▶ ACTIVITY 1:
Reproduce everything in the metal detecting post from "From the Webmaster's" down to "this ground also.", inclusive.

--------------------------------------------------

Have Detector Will Travel

Featuring stories, articles, and pictures about metal detecting, coinshooting, and treasure hunting.


From the Webmaster's Desk...

Finally, a decent day to go out.  We've been having quite a winter here in the northeast.  It would either snow on the weekend or the ground would be frozen hard as a rock.  Well, there was no snow today and the ground wasn't frozen so me and Roy decided to go out and give it a try.  The high today was only in the 30's and the wind was really blowing hard...enough to chill you right to the bone!

We stopped and searched an old vacant brick house next to a corn field but came up empty.  We could see evidence of others before us (as only a detectorist could see).  Next stop was an old school, it too was vacant with a For Sale sign in the front yard.  Here, we managed to pull up only new coins, clad quarters, dimes and new pennies.  Someone had thoroughly searched this ground also.

Next stop was an old building we hunted the previous summer.  After a hard winter we were hoping that maybe a few more silver coins would pop up.  We hunted this area hard as it was a silver mine for two weekends.  The first coin I hit was 3" deep and it was a 1958 Roosevelt dime.  Next, a few wheat's made their appearance.  Roy yelled over that he just got a Mercury dime.  Minutes later when I caught up with him he had popped up another Mercury.  I was getting behind!  I decided to hunt out back where we lightly touched the area last year.  After 5 minutes, a reading of only 2 1/2" deep revealed a Mercury dime, 1942.  Well, at least I had caught up.  The coin was right next to a piece of junk and there was actually two readings side by side.  This as you know can throw off the detector or make it hard to pin point.

--------------------------------------------------

▶ ACTIVITY 2:
Rewrite everything in the records, from their first line down to the line containing "Ballata Femmenella", as a JSON list of strings with one string for each line and blank lines omitted.

Dataset entries
--------------------------------------------------

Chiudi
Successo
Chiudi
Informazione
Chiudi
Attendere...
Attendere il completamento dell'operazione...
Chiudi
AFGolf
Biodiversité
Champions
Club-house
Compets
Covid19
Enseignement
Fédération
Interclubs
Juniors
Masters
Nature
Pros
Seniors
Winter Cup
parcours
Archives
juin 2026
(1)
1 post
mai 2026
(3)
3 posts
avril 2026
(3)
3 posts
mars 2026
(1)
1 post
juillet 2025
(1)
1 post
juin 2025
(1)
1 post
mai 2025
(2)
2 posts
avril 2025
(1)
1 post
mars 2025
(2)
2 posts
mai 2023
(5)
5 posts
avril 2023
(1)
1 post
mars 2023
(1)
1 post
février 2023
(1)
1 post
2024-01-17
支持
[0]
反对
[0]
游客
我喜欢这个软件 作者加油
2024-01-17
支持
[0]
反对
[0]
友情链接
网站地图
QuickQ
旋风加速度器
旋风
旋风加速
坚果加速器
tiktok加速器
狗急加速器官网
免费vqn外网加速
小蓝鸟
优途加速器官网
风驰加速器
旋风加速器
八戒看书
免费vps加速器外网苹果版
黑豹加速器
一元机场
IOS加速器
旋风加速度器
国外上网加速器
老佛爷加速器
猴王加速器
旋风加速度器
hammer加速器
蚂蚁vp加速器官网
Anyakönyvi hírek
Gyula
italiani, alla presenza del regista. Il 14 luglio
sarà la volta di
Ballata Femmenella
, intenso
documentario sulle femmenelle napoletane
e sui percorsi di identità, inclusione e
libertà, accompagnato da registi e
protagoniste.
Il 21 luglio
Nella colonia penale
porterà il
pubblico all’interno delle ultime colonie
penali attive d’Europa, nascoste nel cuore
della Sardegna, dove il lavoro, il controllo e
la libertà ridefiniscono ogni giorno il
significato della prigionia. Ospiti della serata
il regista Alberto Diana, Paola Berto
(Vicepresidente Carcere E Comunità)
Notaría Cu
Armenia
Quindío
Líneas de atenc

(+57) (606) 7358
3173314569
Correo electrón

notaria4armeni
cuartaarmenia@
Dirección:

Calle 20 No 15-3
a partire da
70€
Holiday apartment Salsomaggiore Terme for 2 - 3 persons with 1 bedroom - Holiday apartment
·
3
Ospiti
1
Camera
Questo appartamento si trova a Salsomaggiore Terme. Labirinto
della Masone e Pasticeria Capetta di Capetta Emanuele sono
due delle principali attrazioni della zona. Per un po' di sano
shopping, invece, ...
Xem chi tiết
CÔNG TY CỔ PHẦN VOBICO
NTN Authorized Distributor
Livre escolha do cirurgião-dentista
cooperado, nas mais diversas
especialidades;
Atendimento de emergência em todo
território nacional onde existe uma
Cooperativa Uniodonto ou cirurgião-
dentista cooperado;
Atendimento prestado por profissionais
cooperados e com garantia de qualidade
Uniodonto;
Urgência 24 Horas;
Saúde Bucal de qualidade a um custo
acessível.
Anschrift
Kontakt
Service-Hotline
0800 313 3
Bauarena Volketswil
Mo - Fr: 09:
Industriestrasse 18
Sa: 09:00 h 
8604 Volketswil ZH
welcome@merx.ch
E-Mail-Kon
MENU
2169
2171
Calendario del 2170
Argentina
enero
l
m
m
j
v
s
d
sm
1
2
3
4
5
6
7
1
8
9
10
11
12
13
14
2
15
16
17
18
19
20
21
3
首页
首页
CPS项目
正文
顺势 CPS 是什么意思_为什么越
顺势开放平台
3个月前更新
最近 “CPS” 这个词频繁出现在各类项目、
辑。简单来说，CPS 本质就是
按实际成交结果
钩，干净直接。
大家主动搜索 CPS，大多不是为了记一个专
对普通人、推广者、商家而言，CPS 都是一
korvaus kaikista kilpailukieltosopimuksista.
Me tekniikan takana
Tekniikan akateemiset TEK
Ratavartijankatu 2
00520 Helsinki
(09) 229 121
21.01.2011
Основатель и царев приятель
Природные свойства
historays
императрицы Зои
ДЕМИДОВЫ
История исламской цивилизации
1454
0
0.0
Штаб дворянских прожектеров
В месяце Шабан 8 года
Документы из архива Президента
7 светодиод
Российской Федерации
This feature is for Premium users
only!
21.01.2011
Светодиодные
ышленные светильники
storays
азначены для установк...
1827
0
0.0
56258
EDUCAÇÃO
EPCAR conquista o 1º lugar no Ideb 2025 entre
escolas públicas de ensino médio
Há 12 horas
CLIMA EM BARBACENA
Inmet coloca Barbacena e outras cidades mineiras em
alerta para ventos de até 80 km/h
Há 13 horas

--------------------------------------------------

▶ WORKED SOLUTION 1:
From the Webmaster's Desk...

Finally, a decent day to go out.  We've been having quite a winter here in the northeast.  It would either snow on the weekend or the ground would be frozen hard as a rock.  Well, there was no snow today and the ground wasn't frozen so me and Roy decided to go out and give it a try.  The high today was only in the 30's and the wind was really blowing hard...enough to chill you right to the bone!

We stopped and searched an old vacant brick house next to a corn field but came up empty.  We could see evidence of others before us (as only a detectorist could see).  Next stop was an old school, it too was vacant with a For Sale sign in the front yard.  Here, we managed to pull up only new coins, clad quarters, dimes and new pennies.  Someone had thoroughly searched this ground also.

▶ WORKED SOLUTION 2:
[
  "Chiudi",
  "Successo",
  "Chiudi",
  "Informazione",
  "Chiudi",
  "Attendere...",
  "Attendere il completamento dell'operazione...",
  "Chiudi",
  "AFGolf",
  "Biodiversité",
  "Champions",
  "Club-house",
  "Compets",
  "Covid19",
  "Enseignement",
  "Fédération",
  "Interclubs",
  "Juniors",
  "Masters",
  "Nature",
  "Pros",
  "Seniors",
  "Winter Cup",
  "parcours",
  "Archives",
  "juin 2026",
  "(1)",
  "1 post",
  "mai 2026",
  "(3)",
  "3 posts",
  "avril 2026",
  "(3)",
  "3 posts",
  "mars 2026",
  "(1)",
  "1 post",
  "juillet 2025",
  "(1)",
  "1 post",
  "juin 2025",
  "(1)",
  "1 post",
  "mai 2025",
  "(2)",
  "2 posts",
  "avril 2025",
  "(1)",
  "1 post",
  "mars 2025",
  "(2)",
  "2 posts",
  "mai 2023",
  "(5)",
  "5 posts",
  "avril 2023",
  "(1)",
  "1 post",
  "mars 2023",
  "(1)",
  "1 post",
  "février 2023",
  "(1)",
  "1 post",
  "2024-01-17",
  "支持",
  "[0]",
  "反对",
  "[0]",
  "游客",
  "我喜欢这个软件 作者加油",
  "2024-01-17",
  "支持",
  "[0]",
  "反对",
  "[0]",
  "友情链接",
  "网站地图",
  "QuickQ",
  "旋风加速度器",
  "旋风",
  "旋风加速",
  "坚果加速器",
  "tiktok加速器",
  "狗急加速器官网",
  "免费vqn外网加速",
  "小蓝鸟",
  "优途加速器官网",
  "风驰加速器",
  "旋风加速器",
  "八戒看书",
  "免费vps加速器外网苹果版",
  "黑豹加速器",
  "一元机场",
  "IOS加速器",
  "旋风加速度器",
  "国外上网加速器",
  "老佛爷加速器",
  "猴王加速器",
  "旋风加速度器",
  "hammer加速器",
  "蚂蚁vp加速器官网",
  "Anyakönyvi hírek",
  "Gyula",
  "italiani, alla presenza del regista. Il 14 luglio",
  "sarà la volta di",
  "Ballata Femmenella"
]